La lune éclairait paisiblement la pièce obscure. Autant qu’on pût s’en rendre compte, tout était vraiment à sa place; la blouse ne pendait plus à la poignée de la fenêtre, les oreillers du lit semblaient extrêmement hauts; ils étaient baignés en partie par la lumière de la lune.
«La demoiselle revient souvent très tard, dit K. en regardant Mme Grubach comme si elle en était responsable.
– C’est la jeunesse, dit Mme Grubach sur un ton d’excuse.
– Certainement, certainement, dit K., mais cela peut aller trop loin.
– Eh oui! dit Mme Grubach, comme vous avez raison, monsieur! Et c’est peut-être même le cas! Je ne veux pas dire de mal de Mlle Bürstner, c’est une brave petite, bien gentille, bien aimable, bien convenable, et ponctuelle, et travailleuse; j’apprécie beaucoup tout cela; mais il y a une chose de vraie, elle devrait être plus fière, elle devrait avoir plus de retenue; je l’ai déjà vue deux fois ce mois-ci dans des petites rues, et chaque fois avec quelqu’un de différent; cela me fait beaucoup de peine. Je ne le raconte qu’à vous, monsieur K. Mais je ne pourrai pas éviter de lui en parler à elle-même. Ce n’est d’ailleurs pas la seule chose qui me la fasse suspecter.

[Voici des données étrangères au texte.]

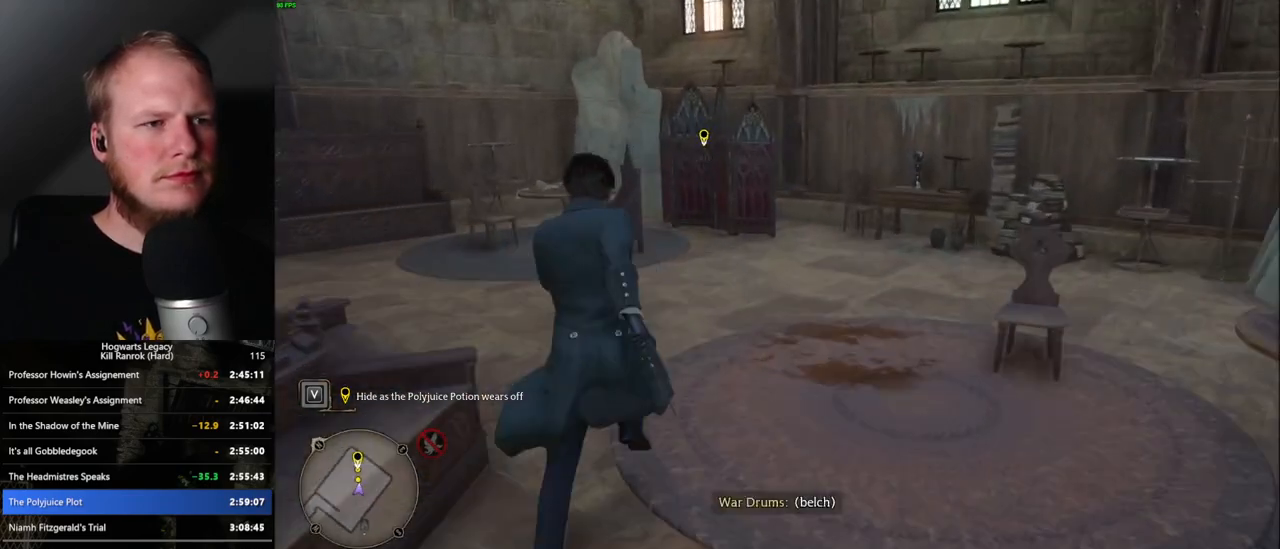
{"keys": ["f", "w"], "mouse": [], "events": [[450, "f", "down"]]}
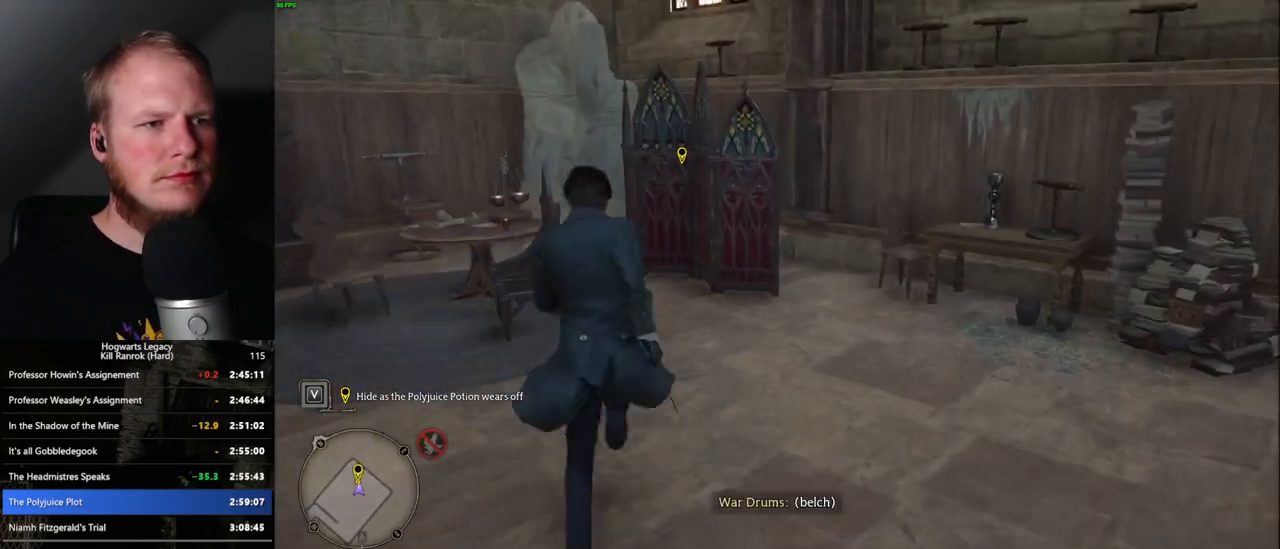
{"keys": [], "mouse": [], "events": [[17, "f", "up"], [117, "f", "down"], [167, "f", "up"], [283, "f", "down"], [333, "f", "up"], [333, "w", "up"], [433, "f", "down"], [483, "f", "up"]]}
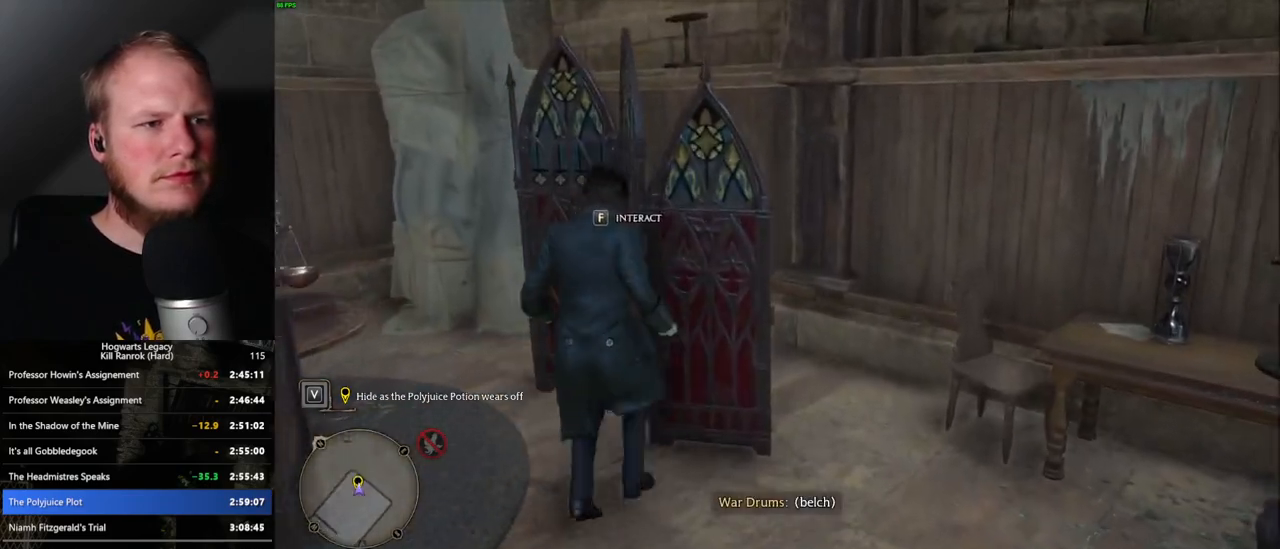
{"keys": ["s"], "mouse": [], "events": [[67, "f", "down"], [167, "f", "up"], [500, "s", "down"]]}
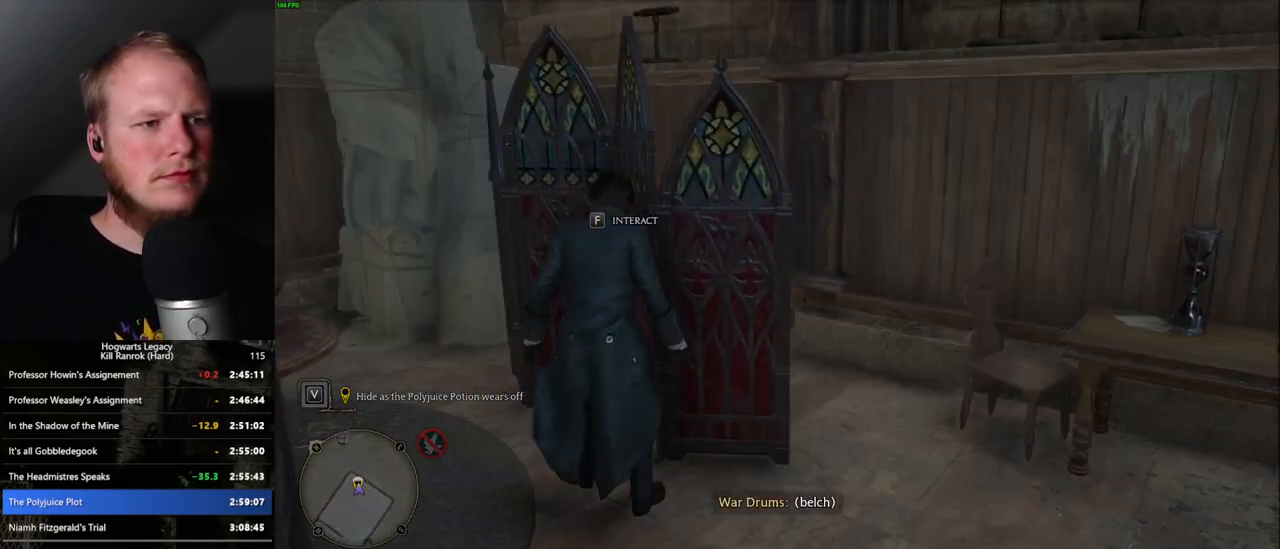
{"keys": ["d", "s"], "mouse": [], "events": [[17, "d", "down"], [100, "space", "down"], [200, "space", "up"]]}
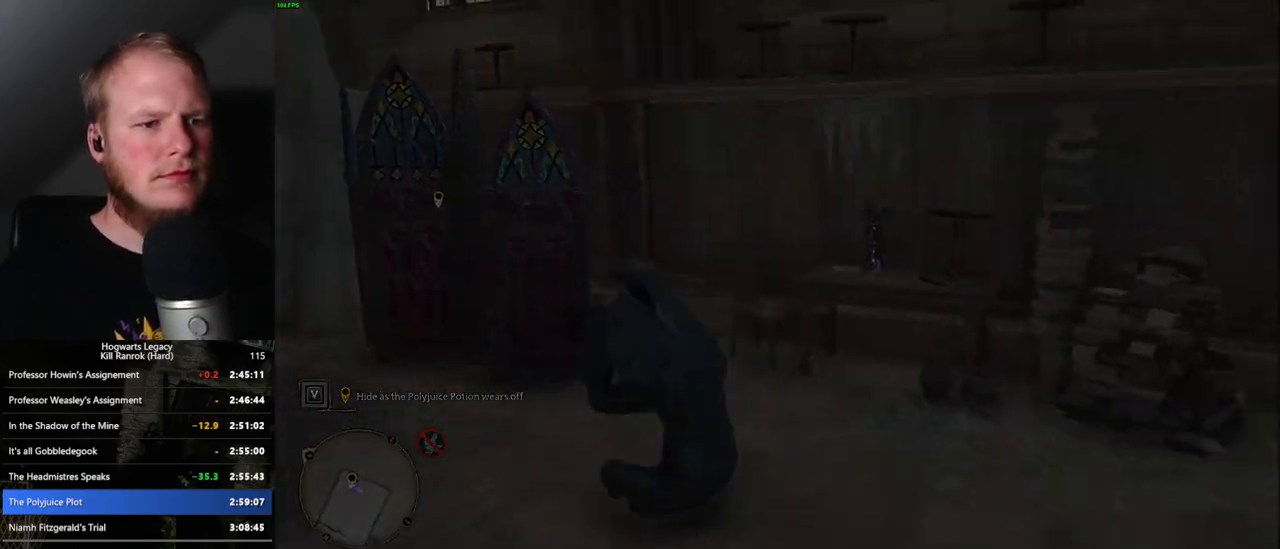
{"keys": ["s"], "mouse": [], "events": [[17, "d", "up"], [350, "a", "down"], [483, "a", "up"]]}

– Vous faites complètement fausse route, dit K. furieux et presque incapable de dissimuler sa colère; d’ailleurs, vous vous êtes visiblement méprise sur le sens de ma réflexion au sujet de cette demoiselle. Je ne voulais pas dire ce que vous avez pensé; je vous conseille même franchement de ne pas lui parler du tout; je la connais très bien; il n’y a rien de vrai dans ce que vous disiez. Mais peut-être vais-je trop loin, je ne veux vous empêcher de rien faire, dites-lui ce que vous voudrez.

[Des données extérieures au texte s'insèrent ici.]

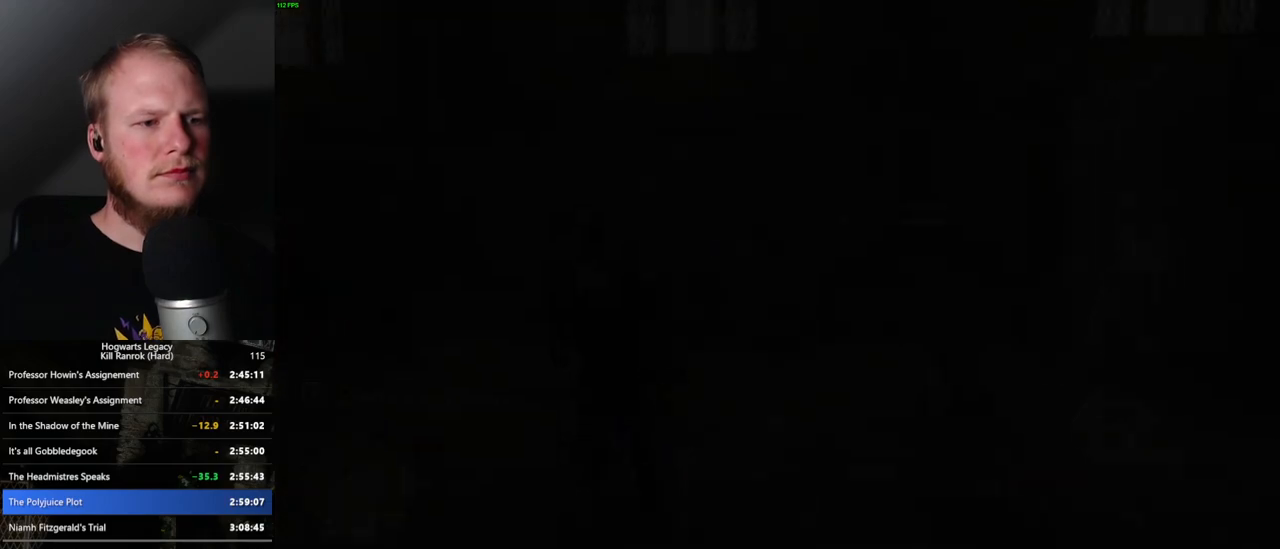
{"keys": ["s"], "mouse": [], "events": []}
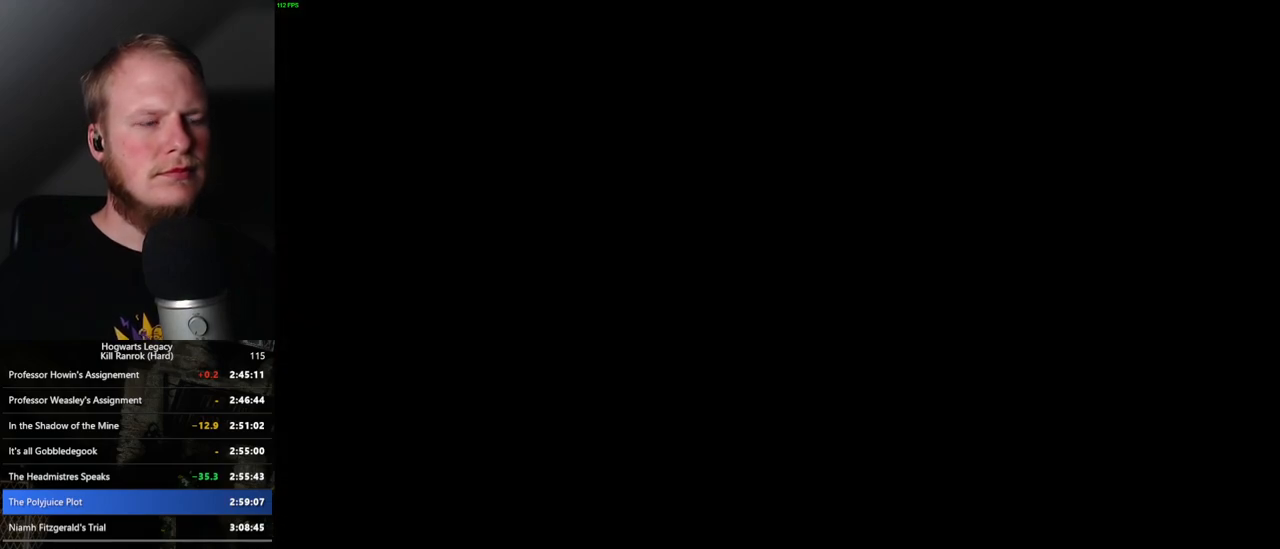
{"keys": ["s"], "mouse": [], "events": []}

– Mais, monsieur K., dit Mme Grubach, en le suivant jusqu’à la porte qu’il avait déjà ouverte, je n’ai pas du tout l’intention de parler encore à la demoiselle; il faut d’abord naturellement que je l’observe davantage; il n’y a qu’à vous que j’aie confié ce que je savais. Après tout, c’est dans l’intérêt de tous les pensionnaires si l’on veut tenir leur pension propre! Est-ce que je cherche à faire autre chose?
– Propre! jeta encore K. par l’entrebâillement de la porte; si vous voulez tenir la pension propre, il vous faut commencer par me donner congé…»

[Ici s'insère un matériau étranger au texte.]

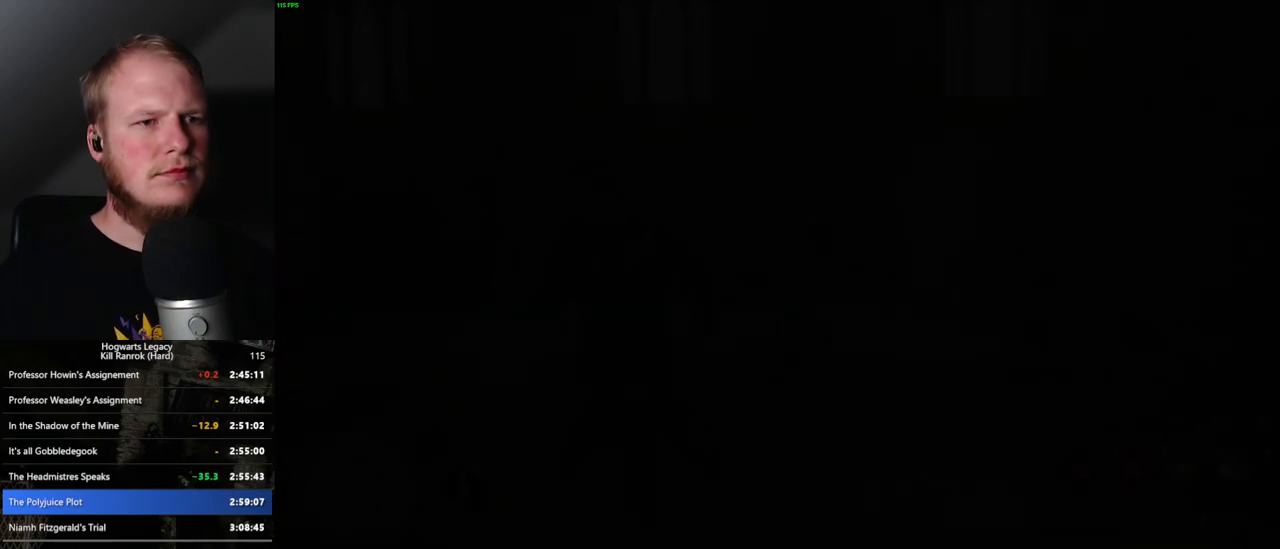
{"keys": [], "mouse": [], "events": [[267, "s", "up"]]}
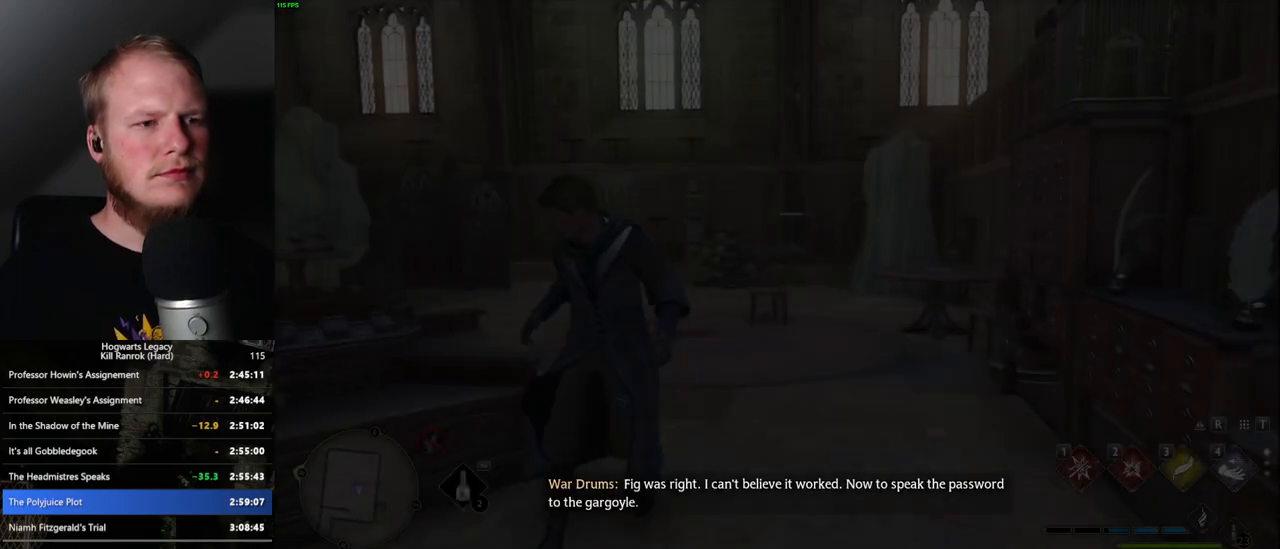
{"keys": [], "mouse": [], "events": []}
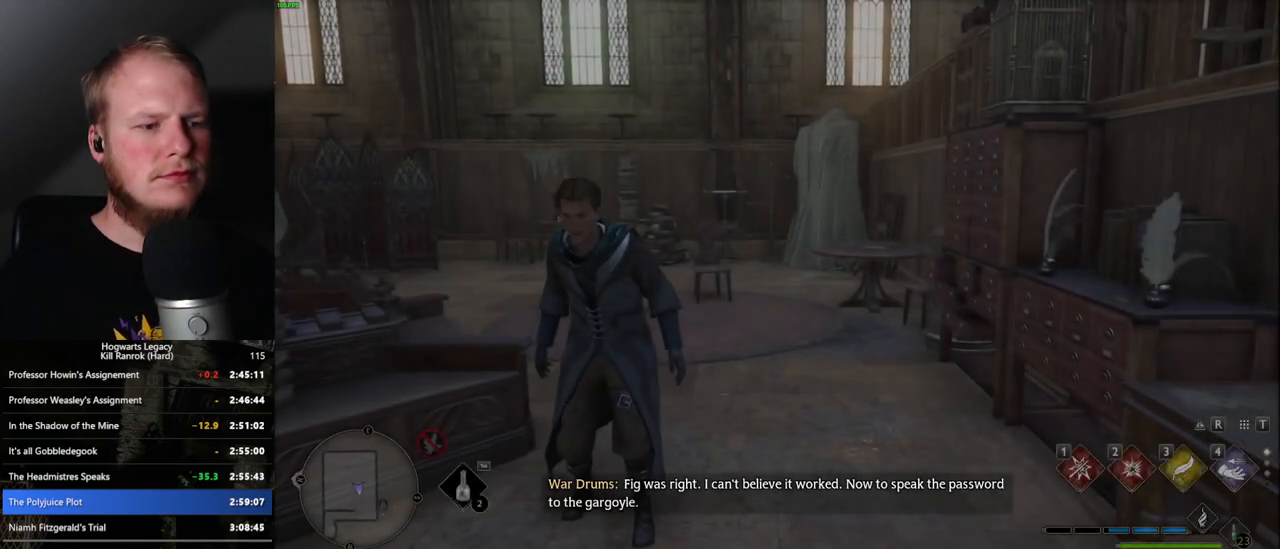
{"keys": [], "mouse": [], "events": []}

Puis il referma brutalement; on frappa encore légèrement, mais il ne s’en inquiéta pas.
Pourtant, comme il n’avait aucune envie de dormir, il décida de ne pas se coucher; cela lui fournirait en même temps l’occasion de constater l’heure à laquelle rentrerait Mlle Bürstner. Peut-être pourrait-il alors échanger encore quelques mots avec elle, si déplacé que ce pût être. Tout en regardant par la fenêtre, il pensa même un moment dans sa fatigue à punir Mme Grubach en décidant Mlle Bürstner à donner congé avec lui, mais l’exagération de ce procédé lui apparut aussitôt et il se soupçonna de chercher à quitter l’appartement à cause des événements du matin. Rien n’eût été plus fou ni surtout plus inutile et plus méprisable [5].